Didi Mateschitz, the man behind Red Bull and the Red Bull ring in the Mur Valley, comes from the Mürz Valley, Johann Lafer, culinary ambassador of Styria from Eastern Styria, the skiing and cross-country skiing as well as ski jumping legends Hans Knauß, Luis Stadlober and Hubert Neuper have experienced their professional peaks in Schladming, Ramsau am Dachstein as well as in Bad Mitterndorf. Actor Klaus Maria Brandauer, who even filmed as James Bond once, as well as the writers Barbara Frischmuth and Alfred Komarek have internalised Ausseerland as a source of inspiration. From the south, the composer Olga Neuwirth and tennis player Thomas Muster are internationally renowned.

Art and culture are emphasised in the state capital and city of design Graz: put on a timeless and classy outfit at the business of fashion designer Lena Hoschek.

For the perfect ear candy, visit the annual styriarte in June/July. In 1985, the conductor and musician Nikolaus Harnoncourt founded styriarte, the most famous classical music festival in Styria, to which he was connected at the hip up until his death in March 2016, like he was to his adopted home country of Styria.

The folk rock'n roller Andreas Gabalier is known for rock sounds and he fills entire halls throughout Europe.

Many famous and excellent planners work(ed) and design(ed) in the field of architecture: from Günther Domenig or Klaus Kada, to Karla & Michael Szyszkowitz-Kowalski and Florian Riegler and Roger Riewe to Markus Pernthaler.

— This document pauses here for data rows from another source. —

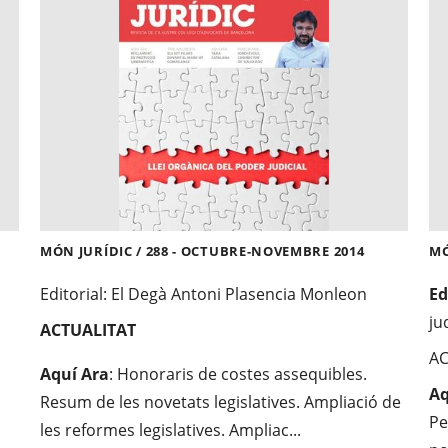
MÓN JURÍDIC / 288 - OCTUBRE-NOVEMBRE 2014
MÓ
Editorial: El Degà Antoni Plasencia Monleon
Ed
ju
ACTUALITAT
AC
Aquí Ara
: Honoraris de costes assequibles.
Aq
Resum de les novetats legislatives. Ampliació de
Pe
les reformes legislatives. Ampliac...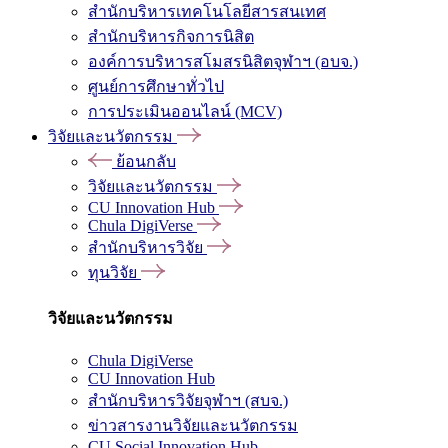
สำนักบริหารเทคโนโลยีสารสนเทศ
สำนักบริหารกิจการนิสิต
องค์การบริหารสโมสรนิสิตจุฬาฯ (อบจ.)
ศูนย์การศึกษาทั่วไป
การประเมินออนไลน์ (MCV)
วิจัยและนวัตกรรม
ย้อนกลับ
วิจัยและนวัตกรรม
CU Innovation Hub
Chula DigiVerse
สำนักบริหารวิจัย
ทุนวิจัย
วิจัยและนวัตกรรม
Chula DigiVerse
CU Innovation Hub
สำนักบริหารวิจัยจุฬาฯ (สบจ.)
ข่าวสารงานวิจัยและนวัตกรรม
CU Social Innovation Hub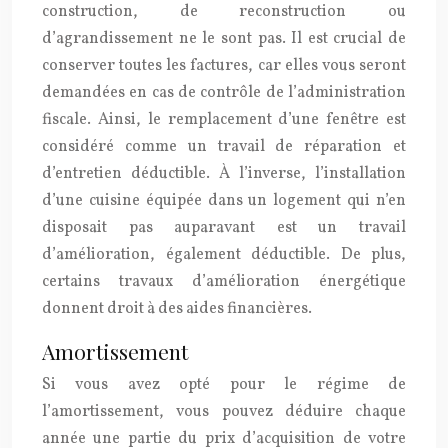
construction, de reconstruction ou
d’agrandissement ne le sont pas. Il est crucial de
conserver toutes les factures, car elles vous seront
demandées en cas de contrôle de l’administration
fiscale. Ainsi, le remplacement d’une fenêtre est
considéré comme un travail de réparation et
d’entretien déductible. À l’inverse, l’installation
d’une cuisine équipée dans un logement qui n’en
disposait pas auparavant est un travail
d’amélioration, également déductible. De plus,
certains travaux d’amélioration énergétique
donnent droit à des aides financières.
Amortissement
Si vous avez opté pour le régime de
l’amortissement, vous pouvez déduire chaque
année une partie du prix d’acquisition de votre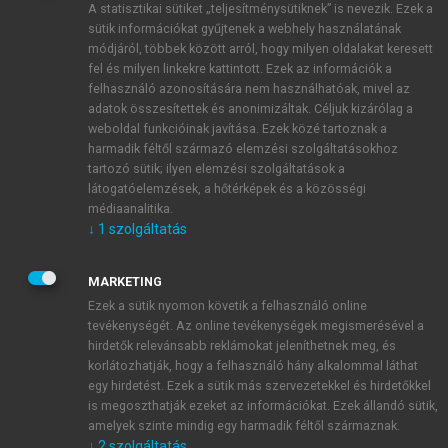
A statisztikai sütiket „teljesítménysütiknek” is nevezik. Ezek a
sütik információkat gyűjtenek a webhely használatának
módjáról, többek között arról, hogy milyen oldalakat keresett
ÚJ FIÓK LÉTREHOZÁSA
fel és milyen linkekre kattintott. Ezek az információk a
1 óra díjmentes hozzáférés
felhasználó azonosítására nem használhatóak, mivel az
adatok összesítettek és anonimizáltak. Céljuk kizárólag a
weboldal funkcióinak javítása. Ezek közé tartoznak a
E-MAIL-CÍM
harmadik féltől származó elemzési szolgáltatásokhoz
tartozó sütik; ilyen elemzési szolgáltatások a
látogatóelemzések, a hőtérképek és a közösségi
NÉV
médiaanalitika.
↓
1
szolgáltatás
JELSZÓ
MARKETING
Ezek a sütik nyomon követik a felhasználó online
tevékenységét. Az online tevékenységek megismerésével a
JELSZÓ ÚJRA
hirdetők relevánsabb reklámokat jeleníthetnek meg, és
korlátozhatják, hogy a felhasználó hány alkalommal láthat
egy hirdetést. Ezek a sütik más szervezetekkel és hirdetőkkel
is megoszthatják ezeket az információkat. Ezek állandó sütik,
Kérek értesítést a MeRSZ újdonságairól, akcióiról.
amelyek szinte mindig egy harmadik féltől származnak.
↓
2
szolgáltatás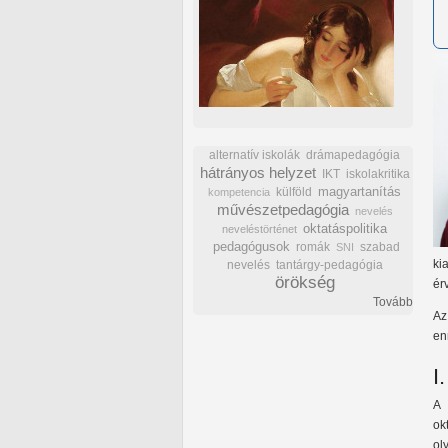
alternatív iskolák
drámapedagógia
hátrányos helyzet
IKT
iskolakritika
külföld
magyartanítás
kompetencia
művészetpedagógia
nevelés
oktatáspolitika
neveléstörténet
pedagógusok
romák
szabad
SNI
ki
nevelés
tantárgy-pedagógia
örökség
ér
Tovább
Az
en
I
A 
ok
ol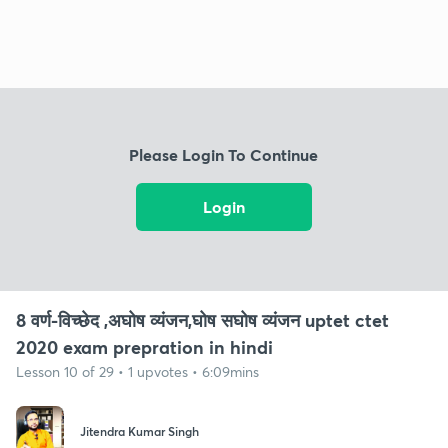
Please Login To Continue
Login
8 वर्ण-विच्छेद ,अघोष व्यंजन,घोष सघोष व्यंजन uptet ctet
2020 exam prepration in hindi
Lesson 10 of 29 • 1 upvotes • 6:09mins
Jitendra Kumar Singh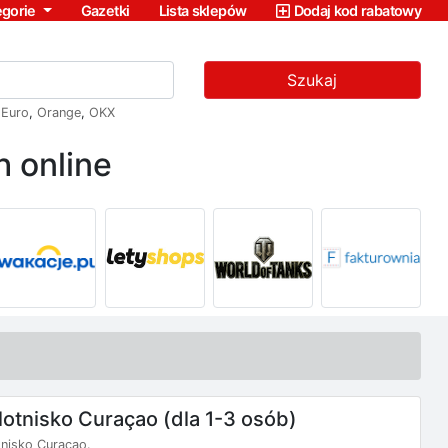
egorie
Gazetki
Lista sklepów
Dodaj kod rabatowy
Szukaj
,
Euro
,
Orange
,
OKX
 online
 lotnisko Curaçao (dla 1-3 osób)
tnisko Curaçao.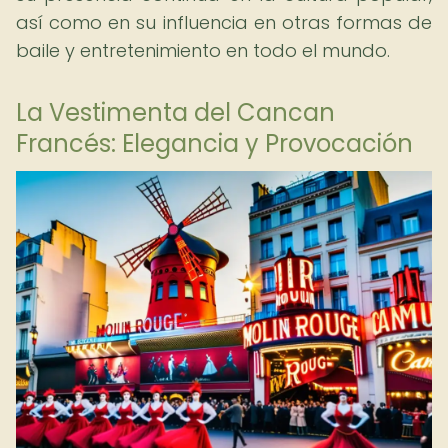
así como en su influencia en otras formas de
baile y entretenimiento en todo el mundo.
La Vestimenta del Cancan
Francés: Elegancia y Provocación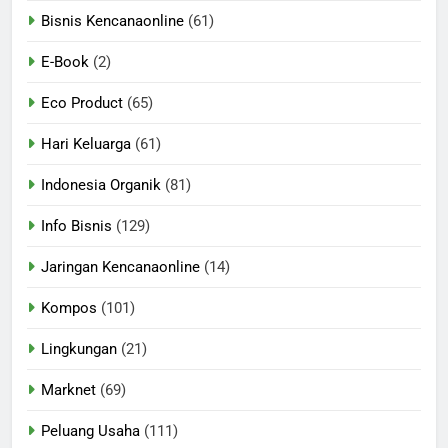
Bisnis Kencanaonline
(61)
E-Book
(2)
Eco Product
(65)
Hari Keluarga
(61)
Indonesia Organik
(81)
Info Bisnis
(129)
Jaringan Kencanaonline
(14)
Kompos
(101)
Lingkungan
(21)
Marknet
(69)
Peluang Usaha
(111)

As a native of the Mürz valley, Peter Rosegger nearly received the Nobel Prize in Literature and strongly identified with this region around the Alpl during his lifetime. Although a native of Mürzzuschlag, Elfriede Jelinek is no longer associated with the region, but also actually received the Nobel Prize in Literature.

Also quite famous is the oldest cultural horse breed in the world, the Lipizzaner, which grow up as "Styrians" on the stud farm in Piber before they show "advanced dressage" to perfection at the Spanish Riding School in Vienna. The Lipizzaner stud farm in Piber aims to breed the oldest cultural horse breed in Europe, dating back to the year 1580 in the Imperial period. The mother mares are the heart of Piber Lipizzaner breeding: they ensure offspring and they are given very special attention. Today, around 40 foals are born in Western Styria annually - and not with their famous white coat, but rather with a black, grey or brown coat. It is only in the next four to ten years that they get the typical white for which the Lipizzaner horses are well known, popular and famous.

The Styrians are also famous/ notorious for their language
From the deepest east Styrian, which some - not only those away from the Styrian border - would call "barking", to the foreign word sounds around the Dachstein to the almost aristocratic sounding 'Grazerisch' [Graz dialect], the range of dialects is as colourful and varied as the Styrian landscape itself. And how would a Styrian say full of conviction: [is sou] or [Souwiesou].